Tasks to complete -
(a) In the passage on school account provisioning, how many students attend Valenzisi's district?
(b) Repeat the part of the account provisioning passage that opens with the words containing "Valenzisi’s district, located" and closes with "systems, Valenzisi says.".

At its most basic level, user account provisioning is about managing passwords and permissions. In K-12 environments, however, that process increasingly involves securing student information, vetting solution providers, and tracking the efficacy of some programs.

Valenzisi’s district, located in southwestern Connecticut, comprises 11,600 students attending 12 elementary schools, four middle schools, two high schools, and one alternative high school program. Among the goals of the district’s IT department is to “seamlessly infuse technology at all grade levels.” But the seams really start to show when access to online resources is stalled by cumbersome sign-on systems, Valenzisi says.

“Constantly getting those ‘lost-my-password’ calls was a real pain point for us,” he says. “In fact, they represented the majority of calls to the help desk. But this was a problem for the teachers, too. In many ways, there’s nothing worse for a teacher than having to deal with students who have forgotten their passwords. It increases learning time and reduces instructional capacity.”

Like many K-12 districts, Norwalk uses Microsoft’s Active Directory (AD), which allows administrators to assign policies and deploy software across the entire school district. Not surprisingly, the district’s leaders decided to address their evolving account provisioning needs with a single sign-on (SSO) solution that would connect to its AD structure, and could be expanded into an online portal students and teachers could use to access a library of approved resources from any connected device.

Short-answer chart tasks
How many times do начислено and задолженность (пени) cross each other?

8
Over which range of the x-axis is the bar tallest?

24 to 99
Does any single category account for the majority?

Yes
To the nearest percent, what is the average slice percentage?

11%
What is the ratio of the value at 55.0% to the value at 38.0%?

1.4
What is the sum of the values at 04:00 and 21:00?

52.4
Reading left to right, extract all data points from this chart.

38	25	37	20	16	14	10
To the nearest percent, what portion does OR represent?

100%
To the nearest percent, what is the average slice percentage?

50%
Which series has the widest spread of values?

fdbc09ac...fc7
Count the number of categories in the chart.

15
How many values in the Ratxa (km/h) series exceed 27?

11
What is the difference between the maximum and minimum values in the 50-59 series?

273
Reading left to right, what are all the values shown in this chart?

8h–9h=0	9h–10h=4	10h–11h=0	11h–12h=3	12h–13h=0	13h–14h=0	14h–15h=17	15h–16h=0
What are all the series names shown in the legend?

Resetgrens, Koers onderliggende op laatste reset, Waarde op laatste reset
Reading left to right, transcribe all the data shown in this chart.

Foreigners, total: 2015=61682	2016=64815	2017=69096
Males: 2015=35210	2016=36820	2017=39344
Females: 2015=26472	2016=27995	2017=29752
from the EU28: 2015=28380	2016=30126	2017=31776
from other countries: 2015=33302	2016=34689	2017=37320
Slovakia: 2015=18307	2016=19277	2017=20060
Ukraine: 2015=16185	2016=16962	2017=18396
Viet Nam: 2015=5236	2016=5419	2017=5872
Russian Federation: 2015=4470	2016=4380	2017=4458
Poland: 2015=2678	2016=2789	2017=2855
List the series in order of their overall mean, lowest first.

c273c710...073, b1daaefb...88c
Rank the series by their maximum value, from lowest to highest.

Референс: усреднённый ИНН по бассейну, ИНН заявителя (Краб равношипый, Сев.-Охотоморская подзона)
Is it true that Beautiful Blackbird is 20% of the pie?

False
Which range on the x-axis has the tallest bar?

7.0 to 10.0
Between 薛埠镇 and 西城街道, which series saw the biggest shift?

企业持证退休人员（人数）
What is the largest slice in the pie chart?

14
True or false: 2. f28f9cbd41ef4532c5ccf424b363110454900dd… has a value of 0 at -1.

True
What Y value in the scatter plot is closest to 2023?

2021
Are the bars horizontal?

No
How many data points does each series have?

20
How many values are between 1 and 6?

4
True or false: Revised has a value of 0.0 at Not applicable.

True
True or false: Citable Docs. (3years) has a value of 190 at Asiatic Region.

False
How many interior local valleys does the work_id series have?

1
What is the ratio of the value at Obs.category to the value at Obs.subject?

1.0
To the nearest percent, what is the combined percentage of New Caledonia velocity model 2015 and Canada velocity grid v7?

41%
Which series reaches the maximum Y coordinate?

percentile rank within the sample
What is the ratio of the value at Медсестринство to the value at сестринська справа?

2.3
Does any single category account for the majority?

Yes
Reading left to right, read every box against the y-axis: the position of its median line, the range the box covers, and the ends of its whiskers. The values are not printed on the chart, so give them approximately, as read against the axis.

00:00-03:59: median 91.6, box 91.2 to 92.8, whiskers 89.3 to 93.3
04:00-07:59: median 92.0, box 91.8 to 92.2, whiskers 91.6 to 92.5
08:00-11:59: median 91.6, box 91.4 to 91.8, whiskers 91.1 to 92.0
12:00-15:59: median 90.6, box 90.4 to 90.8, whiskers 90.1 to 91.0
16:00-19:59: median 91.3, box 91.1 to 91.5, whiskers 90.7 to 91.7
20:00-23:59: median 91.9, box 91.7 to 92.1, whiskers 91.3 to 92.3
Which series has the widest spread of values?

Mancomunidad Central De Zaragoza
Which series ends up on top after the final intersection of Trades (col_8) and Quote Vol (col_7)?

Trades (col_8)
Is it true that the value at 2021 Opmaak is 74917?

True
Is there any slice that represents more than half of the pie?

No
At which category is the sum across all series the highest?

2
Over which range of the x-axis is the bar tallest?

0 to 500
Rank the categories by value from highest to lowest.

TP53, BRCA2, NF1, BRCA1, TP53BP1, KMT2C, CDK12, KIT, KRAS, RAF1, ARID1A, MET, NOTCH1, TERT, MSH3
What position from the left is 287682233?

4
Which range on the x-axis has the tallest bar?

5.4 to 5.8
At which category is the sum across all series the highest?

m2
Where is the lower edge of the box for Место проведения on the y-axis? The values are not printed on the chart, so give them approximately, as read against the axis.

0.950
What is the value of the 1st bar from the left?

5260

Answers to the tasks -
(a) 11,600 students.

(b)
Valenzisi’s district, located in southwestern Connecticut, comprises 11,600 students attending 12 elementary schools, four middle schools, two high schools, and one alternative high school program. Among the goals of the district’s IT department is to “seamlessly infuse technology at all grade levels.” But the seams really start to show when access to online resources is stalled by cumbersome sign-on systems, Valenzisi says.